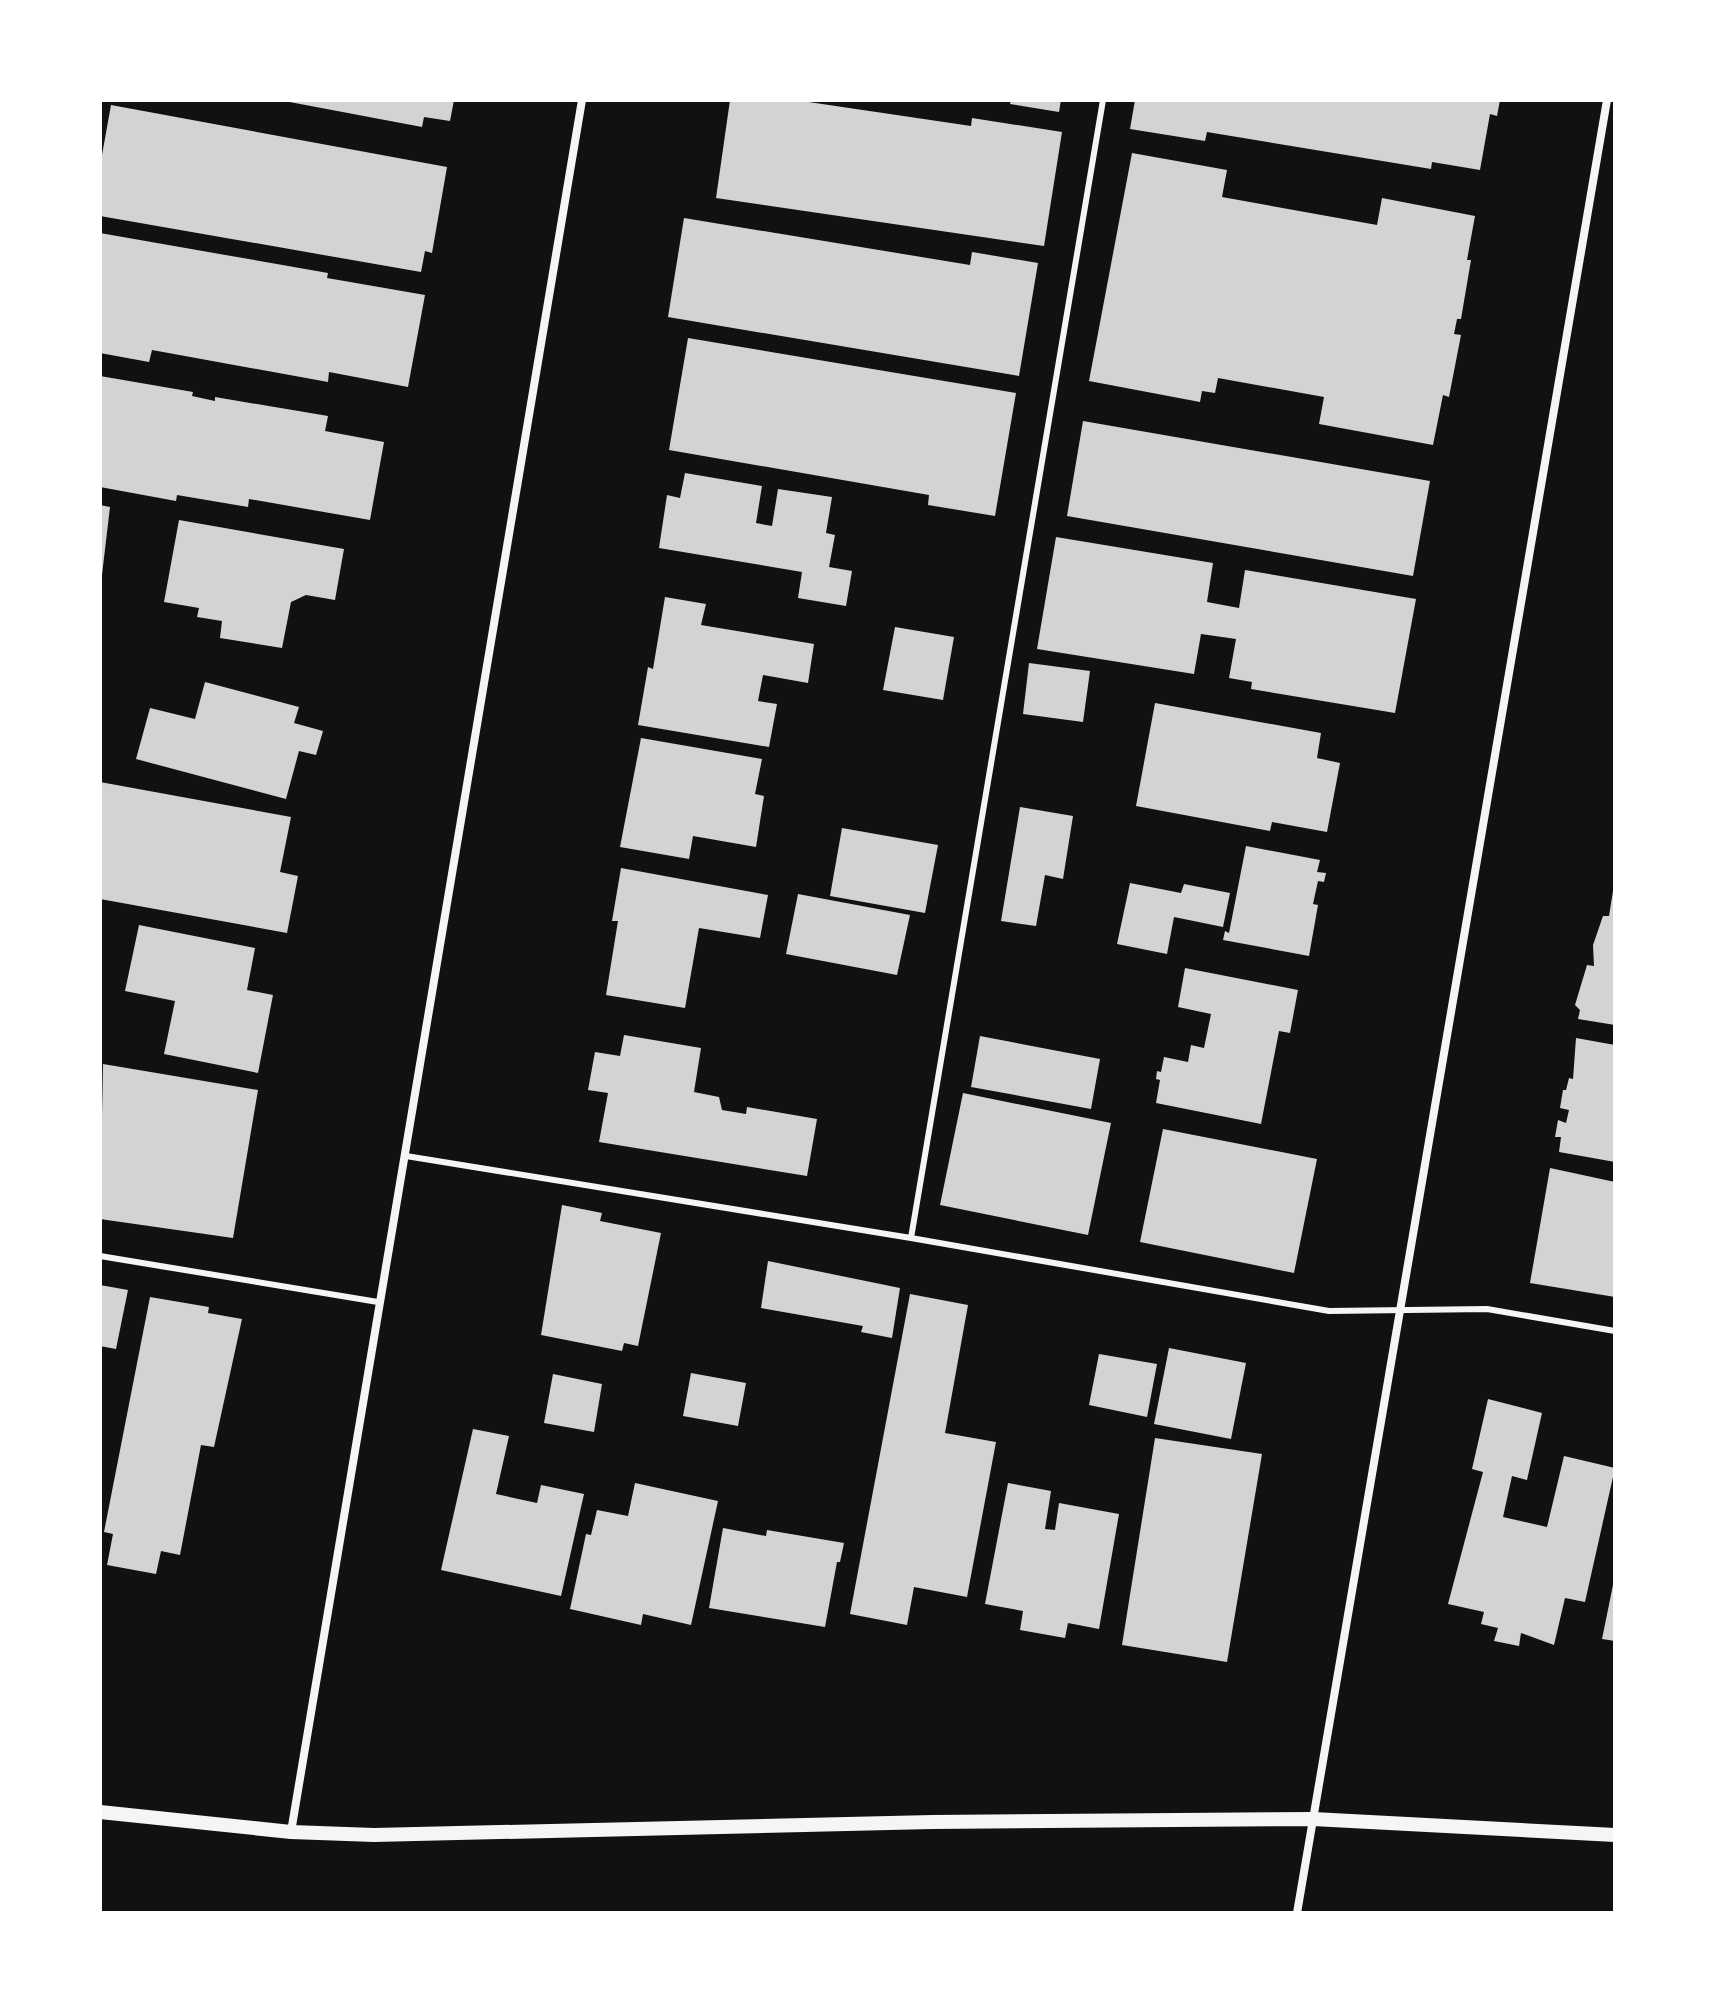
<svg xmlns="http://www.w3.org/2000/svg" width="1715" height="2013" viewBox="0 0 1715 2013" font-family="Barlow,sans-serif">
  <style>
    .building { fill: #d3d3d3 }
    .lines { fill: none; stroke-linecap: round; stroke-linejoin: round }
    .service { stroke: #f5f5f5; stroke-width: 6 }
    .minor { stroke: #f5f5f5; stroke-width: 8 }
    .tertiary { stroke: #f5f5f5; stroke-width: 14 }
  </style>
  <rect width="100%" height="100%" fill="#111"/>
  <path class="building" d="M 279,100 L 454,100 L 450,121 L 424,117 L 422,127 Z
    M 730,100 L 795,100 L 971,126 L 972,118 L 1062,132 L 1044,246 L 716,198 Z
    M 1011,100 L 1061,100 L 1059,112 L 1010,104 Z
    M 1135,100 L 1500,100 L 1497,116 L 1490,114 L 1480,170 L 1432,162 L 1431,169 L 1207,132 L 1205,141 L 1130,129 Z
    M 111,105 L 447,167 L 432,253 L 425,251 L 421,272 L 100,216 L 100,166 Z
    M 1132,153 L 1227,170 L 1222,197 L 1377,225 L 1382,198 L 1475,216 L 1467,260 L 1471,260 L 1461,319 L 1457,319 L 1454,334 L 1461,335 L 1449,397 L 1443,395 L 1433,445 L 1319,424 L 1324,397 L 1218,378 L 1215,393 L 1202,391 L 1200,402 L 1089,381 Z
    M 684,218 L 970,265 L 972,252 L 1038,263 L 1019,376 L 668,317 Z
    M 100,233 L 328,273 L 327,278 L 425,295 L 408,387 L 329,372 L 328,382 L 152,350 L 149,362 L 100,353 Z
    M 688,338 L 1016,393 L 995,516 L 928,505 L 929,495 L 669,450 Z
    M 100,376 L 193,392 L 192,396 L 215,401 L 215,397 L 328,416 L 325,431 L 384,442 L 370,520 L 249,499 L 248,507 L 177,495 L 176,501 L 100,487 Z
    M 1083,421 L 1430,481 L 1413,576 L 1067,516 Z
    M 685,473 L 762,486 L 756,523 L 772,526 L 778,489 L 832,497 L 826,533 L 835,535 L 829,567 L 852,571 L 846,606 L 798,598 L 802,572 L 659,548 L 667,495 L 680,498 Z
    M 100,505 L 110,507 L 102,575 L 100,574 Z
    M 179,520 L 344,549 L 335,600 L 306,595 L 291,602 L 282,648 L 220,638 L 222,621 L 197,617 L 199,608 L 164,602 Z
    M 1056,537 L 1213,563 L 1207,602 L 1239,608 L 1245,570 L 1416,599 L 1395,713 L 1251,689 L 1252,682 L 1229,678 L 1236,639 L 1201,634 L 1194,674 L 1037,649 Z
    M 665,597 L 706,604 L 701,625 L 814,644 L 808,683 L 763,675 L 758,701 L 777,704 L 769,747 L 638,725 L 648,667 L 653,669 Z
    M 895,627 L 954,637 L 943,700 L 883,690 Z
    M 1029,663 L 1090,671 L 1083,722 L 1023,714 Z
    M 205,682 L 299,707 L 294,723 L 323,731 L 316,755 L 299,751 L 286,799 L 136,759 L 150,708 L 195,719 Z
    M 1155,703 L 1321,733 L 1317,758 L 1340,763 L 1327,832 L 1272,822 L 1270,831 L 1136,806 Z
    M 641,738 L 762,759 L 755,794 L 764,796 L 756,847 L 693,836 L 689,859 L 620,847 Z
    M 100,782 L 291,817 L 280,872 L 298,876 L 287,933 L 100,899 Z
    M 1020,807 L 1073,816 L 1063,879 L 1045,875 L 1036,926 L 1001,921 Z
    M 842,828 L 938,845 L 925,913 L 830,896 Z
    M 1246,846 L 1320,860 L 1317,872 L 1326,873 L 1324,882 L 1318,881 L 1313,904 L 1318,905 L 1309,956 L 1223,940 L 1225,931 L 1229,933 Z
    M 621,868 L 768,895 L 760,938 L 699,928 L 685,1008 L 606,995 L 618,921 L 612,921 Z
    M 1130,883 L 1181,893 L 1184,884 L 1230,893 L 1223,927 L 1174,917 L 1167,954 L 1117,944 Z
    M 1613,891 L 1615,891 L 1615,1025 L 1578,1019 L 1580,1010 L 1575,1005 L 1587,965 L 1594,966 L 1593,945 L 1603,916 L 1609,916 Z
    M 798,894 L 910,915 L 897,975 L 786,954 Z
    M 139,925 L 255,948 L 247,990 L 273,995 L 258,1073 L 164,1054 L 175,1001 L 125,991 Z
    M 1185,968 L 1298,990 L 1290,1033 L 1279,1031 L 1261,1124 L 1156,1103 L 1160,1080 L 1156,1079 L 1157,1071 L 1161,1072 L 1164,1057 L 1188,1062 L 1191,1045 L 1204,1048 L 1211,1014 L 1178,1007 Z
    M 624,1035 L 701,1048 L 694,1092 L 719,1097 L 722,1110 L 746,1114 L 747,1107 L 817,1119 L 807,1176 L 599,1142 L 608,1093 L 588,1090 L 595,1052 L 620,1056 Z
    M 980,1036 L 1100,1059 L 1091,1109 L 971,1087 Z
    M 1576,1038 L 1615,1045 L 1615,1162 L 1559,1152 L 1561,1137 L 1555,1137 L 1558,1120 L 1566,1123 L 1569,1110 L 1560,1108 L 1563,1090 L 1566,1090 L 1569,1078 L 1573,1079 Z
    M 103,1064 L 258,1090 L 233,1238 L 100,1219 Z
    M 963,1093 L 1111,1123 L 1088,1235 L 940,1205 Z
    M 1163,1129 L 1317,1159 L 1294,1273 L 1140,1242 Z
    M 1550,1168 L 1615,1182 L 1615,1297 L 1530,1283 Z
    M 562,1205 L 602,1213 L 600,1221 L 661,1233 L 638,1346 L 624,1343 L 622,1351 L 541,1335 Z
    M 768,1261 L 900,1288 L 892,1338 L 861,1332 L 863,1326 L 761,1308 Z
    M 100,1285 L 128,1290 L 116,1349 L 100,1346 Z
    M 910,1294 L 968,1305 L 945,1433 L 996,1442 L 967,1597 L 914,1587 L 907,1625 L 850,1614 Z
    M 150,1297 L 209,1307 L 208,1313 L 242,1319 L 214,1447 L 201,1445 L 180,1555 L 161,1551 L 156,1574 L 107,1565 L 113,1534 L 104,1532 Z
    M 1169,1348 L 1246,1363 L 1231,1439 L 1154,1424 Z
    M 1099,1354 L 1157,1364 L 1147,1417 L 1089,1405 Z
    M 691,1373 L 746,1383 L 738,1426 L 683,1416 Z
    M 553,1374 L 602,1384 L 594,1432 L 544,1423 Z
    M 1488,1399 L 1542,1413 L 1527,1480 L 1512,1476 L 1503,1517 L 1547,1527 L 1564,1456 L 1615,1468 L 1585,1602 L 1565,1598 L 1554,1645 L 1521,1633 L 1519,1646 L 1494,1641 L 1498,1628 L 1481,1624 L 1484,1612 L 1448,1604 L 1483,1472 L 1472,1469 Z
    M 473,1429 L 509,1436 L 496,1494 L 537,1503 L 541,1485 L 584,1494 L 561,1596 L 441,1570 Z
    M 1155,1438 L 1262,1454 L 1227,1662 L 1122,1645 Z
    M 635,1483 L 718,1501 L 691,1625 L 643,1614 L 641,1625 L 570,1609 L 586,1534 L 591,1535 L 597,1510 L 628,1516 Z
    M 1008,1483 L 1051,1491 L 1045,1529 L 1055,1530 L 1059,1503 L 1119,1514 L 1099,1629 L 1068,1623 L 1065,1638 L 1020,1630 L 1023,1611 L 985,1604 Z
    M 723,1528 L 766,1536 L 767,1530 L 844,1543 L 840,1562 L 837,1562 L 825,1627 L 709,1608 Z
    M 1614,1580 L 1615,1580 L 1615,1641 L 1602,1639 Z"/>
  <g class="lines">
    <path class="service" d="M 1103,100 L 911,1238 L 1329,1311 L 1487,1309 L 1615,1331
      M 406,1156 L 911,1238
      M 100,1256 L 378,1302"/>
    <path class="minor" d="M 291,1832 L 582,100
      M 1297,1913 L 1607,100"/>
    <path class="tertiary" d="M 100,1812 L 291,1832 L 374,1835 L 932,1822 L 1313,1819 L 1615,1835"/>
  </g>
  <rect width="1715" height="2013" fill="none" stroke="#ffffff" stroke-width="204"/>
</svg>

_____

The string to find is "lines"; copy every line of the listing that has it.

## THE ANSWER
    .lines { fill: none; stroke-linecap: round; stroke-linejoin: round }
  <g class="lines">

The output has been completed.